The real distinction isn’t between true and false information anymore. It’s between the living and the dead. The slop is dead on arrival. It’s a Xerox of a Xerox of a memory. A human lie, at least, has passion behind it. A human mistake has a story. This AI crap doesn’t even have the decency to be interestingly wrong. It’s just
 empty.

So let it come. Let the slop rise. Let the search engines choke on the garbage they helped create. Maybe it’ll be a good thing. Maybe it’ll force people to turn off their screens and look elsewhere. Maybe they’ll pick up a real book, with a cracked spine and yellowing pages. Maybe they’ll go to a bar and listen to an old man tell a story that’s probably not true but feels right. Maybe they’ll have to find truth in each other’s eyes instead of on a glowing rectangle.

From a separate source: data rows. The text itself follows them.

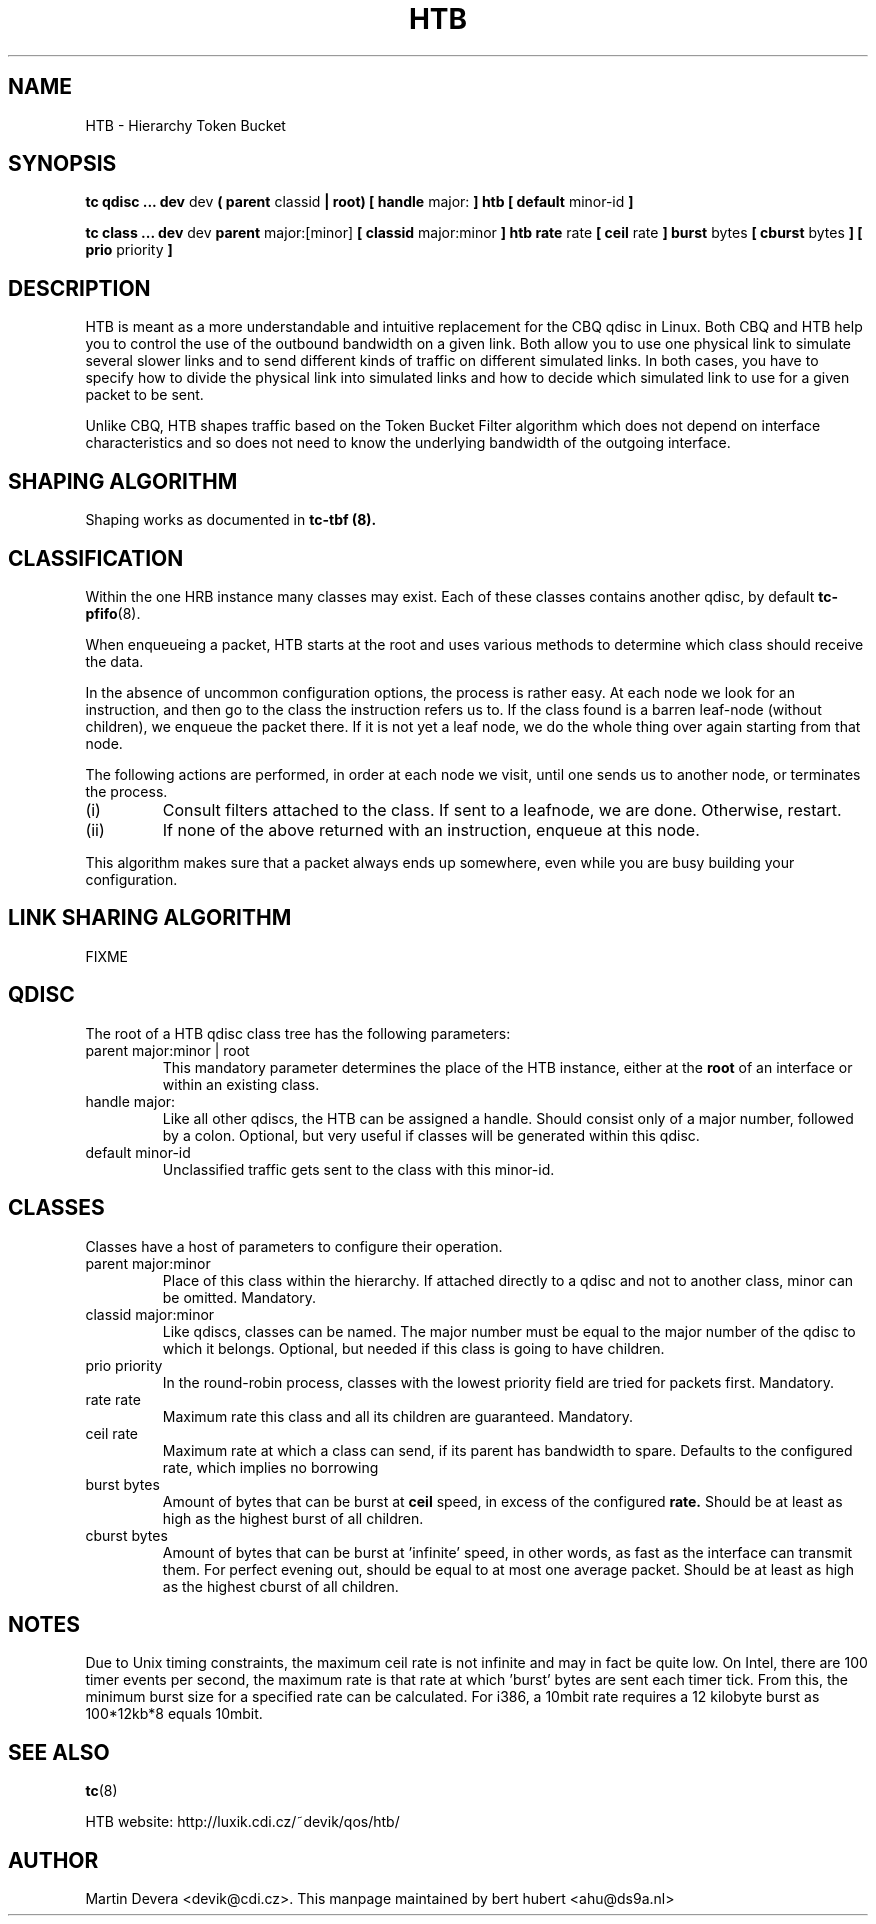 .TH HTB 8 "10 January 2002" "iproute2" "Linux"
.SH NAME
HTB \- Hierarchy Token Bucket
.SH SYNOPSIS
.B tc qdisc ... dev
dev
.B  ( parent
classid 
.B | root) [ handle 
major: 
.B ] htb [ default 
minor-id
.B ] 

.B tc class ... dev
dev
.B parent 
major:[minor]
.B [ classid 
major:minor
.B ] htb rate
rate
.B [ ceil
rate 
.B ] burst 
bytes
.B [ cburst
bytes
.B ] [ prio
priority
.B ] 

.SH DESCRIPTION
HTB is meant as a more understandable and intuitive replacement for
the CBQ qdisc in Linux. Both CBQ and HTB help you to control the use
of the outbound bandwidth on a given link. Both allow you to use one
physical link to simulate several slower links and to send different
kinds of traffic on different simulated links. In both cases, you have
to specify how to divide the physical link into simulated links and
how to decide which simulated link to use for a given packet to be sent. 

Unlike CBQ, HTB shapes traffic based on the Token Bucket Filter algorithm 
which does not depend on interface characteristics and so does not need to
know the underlying bandwidth of the outgoing interface.

.SH SHAPING ALGORITHM
Shaping works as documented in
.B tc-tbf (8).

.SH CLASSIFICATION
Within the one HRB instance many classes may exist. Each of these classes
contains another qdisc, by default 
.BR tc-pfifo (8).

When enqueueing a packet, HTB starts at the root and uses various methods to 
determine which class should receive the data. 

In the absence of uncommon configuration options, the process is rather easy. 
At each node we look for an instruction, and then go to the class the 
instruction refers us to. If the class found is a barren leaf-node (without 
children), we enqueue the packet there. If it is not yet a leaf node, we do 
the whole thing over again starting from that node. 

The following actions are performed, in order at each node we visit, until one 
sends us to another node, or terminates the process.
.TP
(i)
Consult filters attached to the class. If sent to a leafnode, we are done. 
Otherwise, restart.
.TP
(ii)
If none of the above returned with an instruction, enqueue at this node.
.P
This algorithm makes sure that a packet always ends up somewhere, even while
you are busy building your configuration. 

.SH LINK SHARING ALGORITHM
FIXME

.SH QDISC
The root of a HTB qdisc class tree has the following parameters:

.TP 
parent major:minor | root
This mandatory parameter determines the place of the HTB instance, either at the
.B root
of an interface or within an existing class.
.TP
handle major:
Like all other qdiscs, the HTB can be assigned a handle. Should consist only
of a major number, followed by a colon. Optional, but very useful if classes
will be generated within this qdisc.
.TP 
default minor-id
Unclassified traffic gets sent to the class with this minor-id.

.SH CLASSES
Classes have a host of parameters to configure their operation.

.TP 
parent major:minor
Place of this class within the hierarchy. If attached directly to a qdisc 
and not to another class, minor can be omitted. Mandatory.
.TP 
classid major:minor
Like qdiscs, classes can be named. The major number must be equal to the
major number of the qdisc to which it belongs. Optional, but needed if this 
class is going to have children.
.TP 
prio priority
In the round-robin process, classes with the lowest priority field are tried 
for packets first. Mandatory.

.TP 
rate rate
Maximum rate this class and all its children are guaranteed. Mandatory.

.TP
ceil rate
Maximum rate at which a class can send, if its parent has bandwidth to spare. 
Defaults to the configured rate, which implies no borrowing

.TP 
burst bytes
Amount of bytes that can be burst at 
.B ceil
speed, in excess of the configured
.B rate. 
Should be at least as high as the highest burst of all children.

.TP 
cburst bytes
Amount of bytes that can be burst at 'infinite' speed, in other words, as fast
as the interface can transmit them. For perfect evening out, should be equal to at most one average
packet. Should be at least as high as the highest cburst of all children.

.SH NOTES
Due to Unix timing constraints, the maximum ceil rate is not infinite and may in fact be quite low. On Intel, 
there are 100 timer events per second, the maximum rate is that rate at which 'burst' bytes are sent each timer tick.
From this, the minimum burst size for a specified rate can be calculated. For i386, a 10mbit rate requires a 12 kilobyte 
burst as 100*12kb*8 equals 10mbit.

.SH SEE ALSO
.BR tc (8)
.P
HTB website: http://luxik.cdi.cz/~devik/qos/htb/
.SH AUTHOR
Martin Devera <devik@cdi.cz>. This manpage maintained by bert hubert <ahu@ds9a.nl>


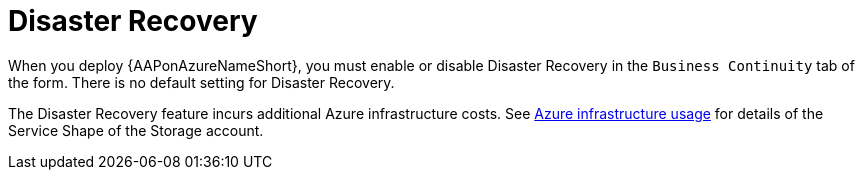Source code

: [id="con-azure-disaster-recovery_{context}"]

= Disaster Recovery

When you deploy {AAPonAzureNameShort}, you must enable or disable Disaster Recovery in the `Business Continuity` tab of the form.
There is no default setting for Disaster Recovery.

The Disaster Recovery feature incurs additional Azure infrastructure costs.
See xref:con-azure-infrastructure-usage_azure-intro[Azure infrastructure usage] for details of the Service Shape of the Storage account.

Or maybe not. Maybe we’ll all just happily swim in the slop, mouths open, consuming the endless stream of nothing until our brains turn to the same gray mush. It’s probably easier that way.

The professor can stay on his vacation. The problem isn’t the name you call it. The problem is that we asked for it. We built the machine, we fed it our souls, and now we’re complaining about the taste.

The bottle’s half-empty, which means it’s half-full. Time for another cigarette.